# New Dragon Ball special.



## Yarnchu (Nov 24, 2008)

http://www.jumpland.com/animetour/db/index_en.html

Until the 31 of january, you can watch a subbed version legally for free. This movie is definatly a treat for Dragon Ball fans, and I see the possiblity for a new Dragon Ball series based on this. Also keep in mind that this is a special, which means it fits into the storyline of the anime unlike the movies. 

Anyways, just discuss this here.


----------



## Amoeba (Dec 5, 2008)

I didn't like it personally. When it ended, I knew what had happened, but I still said out aloud "what the heck just happened?".

Throughout the episode my boyfriend and I (ok, admittedly he's the real fan) were thinking "when is something interesting going to happen?" then it ended.

I think he was more disapointed than I was. I wasn't expecting it to be all that interesting anyway. But I do sort of agree with him it was lacking in something, it's very hard to describe. It was just sort of lacking in general entertainment, we found it a bit boring compared with the series and the movies.


----------



## Yarnchu (Dec 5, 2008)

...I swear I didn't put over 9000 as a tag.

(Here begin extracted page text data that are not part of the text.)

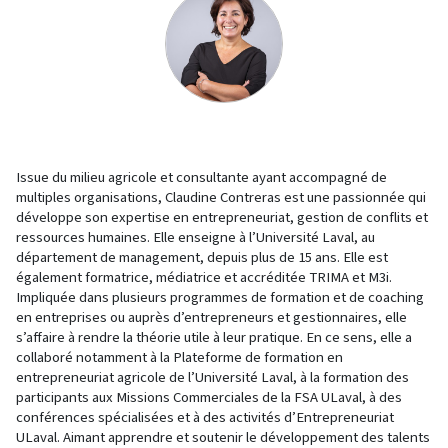
Issue du milieu agricole et consultante ayant accompagné de
multiples organisations, Claudine Contreras est une passionnée qui
développe son expertise en entrepreneuriat, gestion de conflits et
ressources humaines. Elle enseigne à l’Université Laval, au
département de management, depuis plus de 15 ans. Elle est
également formatrice, médiatrice et accréditée TRIMA et M3i.
Impliquée dans plusieurs programmes de formation et de coaching
en entreprises ou auprès d’entrepreneurs et gestionnaires, elle
s’affaire à rendre la théorie utile à leur pratique. En ce sens, elle a
collaboré notamment à la Plateforme de formation en
entrepreneuriat agricole de l’Université Laval, à la formation des
participants aux Missions Commerciales de la FSA ULaval, à des
conférences spécialisées et à des activités d’Entrepreneuriat
ULaval. Aimant apprendre et soutenir le développement des talents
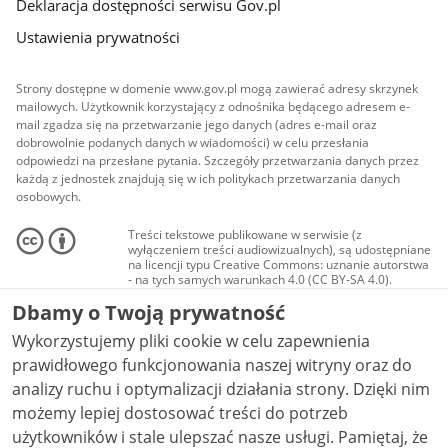
Deklaracja dostępności serwisu Gov.pl
Ustawienia prywatności
Strony dostępne w domenie www.gov.pl mogą zawierać adresy skrzynek
mailowych. Użytkownik korzystający z odnośnika będącego adresem e-
mail zgadza się na przetwarzanie jego danych (adres e-mail oraz
dobrowolnie podanych danych w wiadomości) w celu przesłania
odpowiedzi na przesłane pytania. Szczegóły przetwarzania danych przez
każdą z jednostek znajdują się w ich politykach przetwarzania danych
osobowych.
Treści tekstowe publikowane w serwisie (z
wyłączeniem treści audiowizualnych), są udostępniane
na licencji typu Creative Commons: uznanie autorstwa
- na tych samych warunkach 4.0 (CC BY-SA 4.0).
Materiały audiowizualne, w tym zdjęcia, materiały
Dbamy o Twoją prywatność
audio i wideo, są udostępniane na licencji typu
Creative Commons: uznanie autorstwa użycie
Wykorzystujemy pliki cookie w celu zapewnienia
niekomercyjne - bez utworów zależnych 4.0 (CC BY-
NC-ND 4.0), o ile nie jest to stwierdzone inaczej.
prawidłowego funkcjonowania naszej witryny oraz do
analizy ruchu i optymalizacji działania strony. Dzięki nim
możemy lepiej dostosować treści do potrzeb
użytkowników i stale ulepszać nasze usługi. Pamiętaj, że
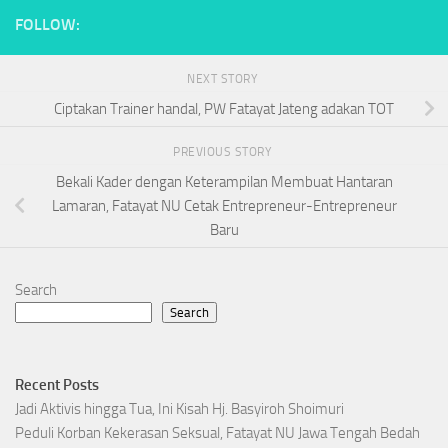
FOLLOW:
NEXT STORY
Ciptakan Trainer handal, PW Fatayat Jateng adakan TOT
PREVIOUS STORY
Bekali Kader dengan Keterampilan Membuat Hantaran
Lamaran, Fatayat NU Cetak Entrepreneur-Entrepreneur
Baru
Search
Search
Recent Posts
Jadi Aktivis hingga Tua, Ini Kisah Hj. Basyiroh Shoimuri
Peduli Korban Kekerasan Seksual, Fatayat NU Jawa Tengah Bedah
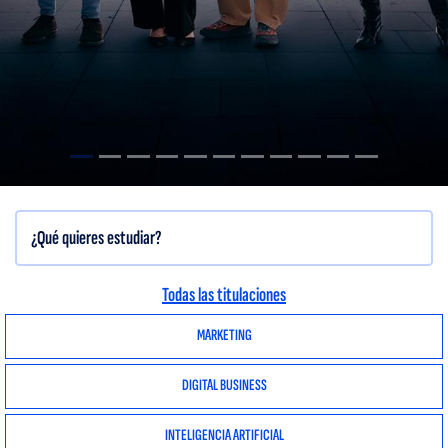
Todas las titulaciones
MARKETING
DIGITAL BUSINESS
INTELIGENCIA ARTIFICIAL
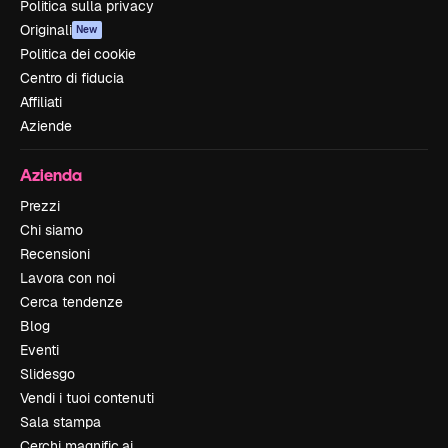
Politica sulla privacy
Originali
New
Politica dei cookie
Centro di fiducia
Affiliati
Aziende
Azienda
Prezzi
Chi siamo
Recensioni
Lavora con noi
Cerca tendenze
Blog
Eventi
Slidesgo
Vendi i tuoi contenuti
Sala stampa
Cerchi magnific.ai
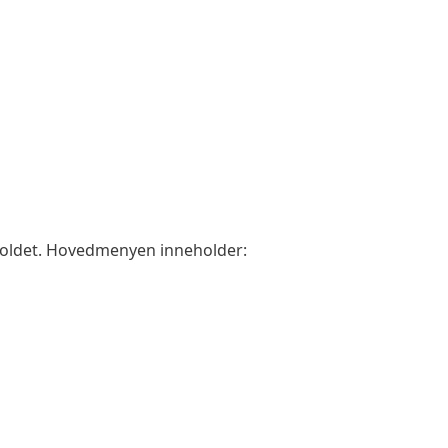
holdet. Hovedmenyen inneholder:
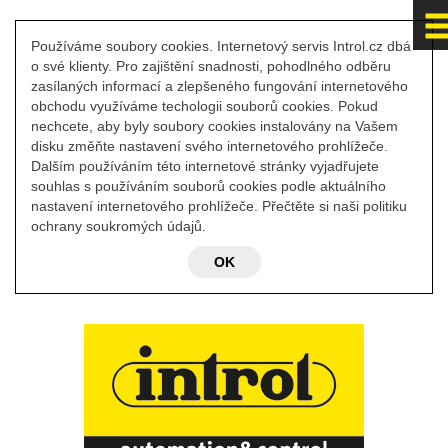
Používáme soubory cookies. Internetový servis Introl.cz dbá
o své klienty. Pro zajištění snadnosti, pohodlného odběru
zasílaných informací a zlepšeného fungování internetového
obchodu využíváme techologii souborů cookies. Pokud
nechcete, aby byly soubory cookies instalovány na Vašem
disku změňte nastavení svého internetového prohlížeče.
Dalším používáním této internetové stránky vyjadřujete
souhlas s používáním souborů cookies podle aktuálního
nastavení internetového prohlížeče. Přečtěte si naši politiku
ochrany soukromých údajů.
OK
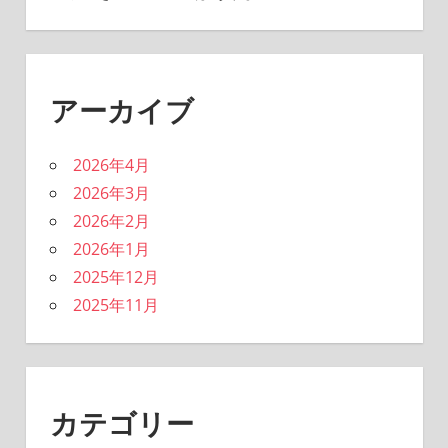
アーカイブ
2026年4月
2026年3月
2026年2月
2026年1月
2025年12月
2025年11月
カテゴリー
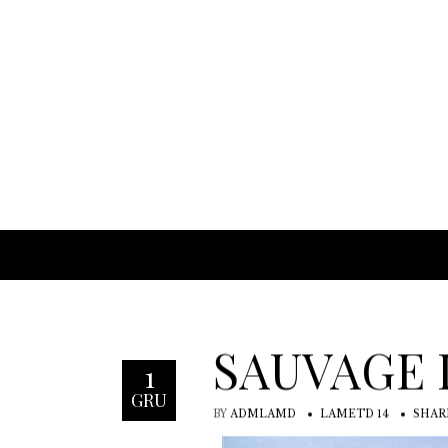
SAUVAGE 
1
GRU
BY
ADMLAMD
LAMETD 14
SHAR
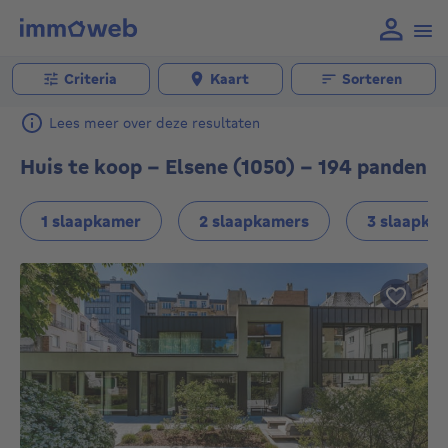
Criteria
Kaart
Sorteren
Lees meer over deze resultaten
Huis te koop - Elsene (1050) - 194 panden
1 slaapkamer
2 slaapkamers
3 slaapka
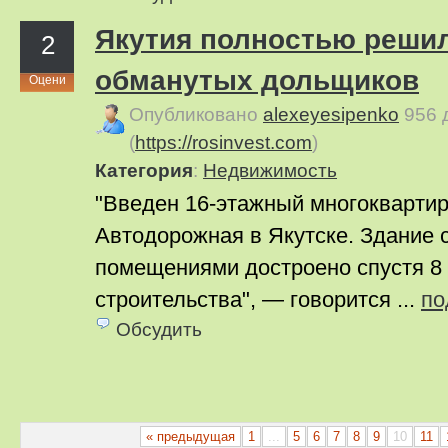
Якутия полностью реши
2
обманутых дольщиков
Оцени
Опубликовано
alexeyesipenko
956 
(
https://rosinvest.com
)
Категория
:
Недвижимость
"Введен 16-этажный многокварти
Автодорожная в Якутске. Здание
помещениями достроено спустя 8 
строительства", — говорится ...
по
Обсудить
« предыдущая
1
...
5
6
7
8
9
10
11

I think your problem is that you were comparing it _too_ much with Dragon Ball Z, when the movie itself is more reminescent of Dragon Ball. I personally think that it was made with the fans in mind, not the people who like the action and fighting. Still, it was nice to see the many references to the DB and DBZ, although Tarble/Table could have gotten some fighting in.


----------



## Amoeba (Dec 5, 2008)

Perhaps so. I just feel like not much happened in the way of character development or reflection or anything. A little bit of the obvious, but that was it. If that's not what I was meant to be looking for in it, well, I guess I completely missed out on what I was supposed to be seeing in it.


----------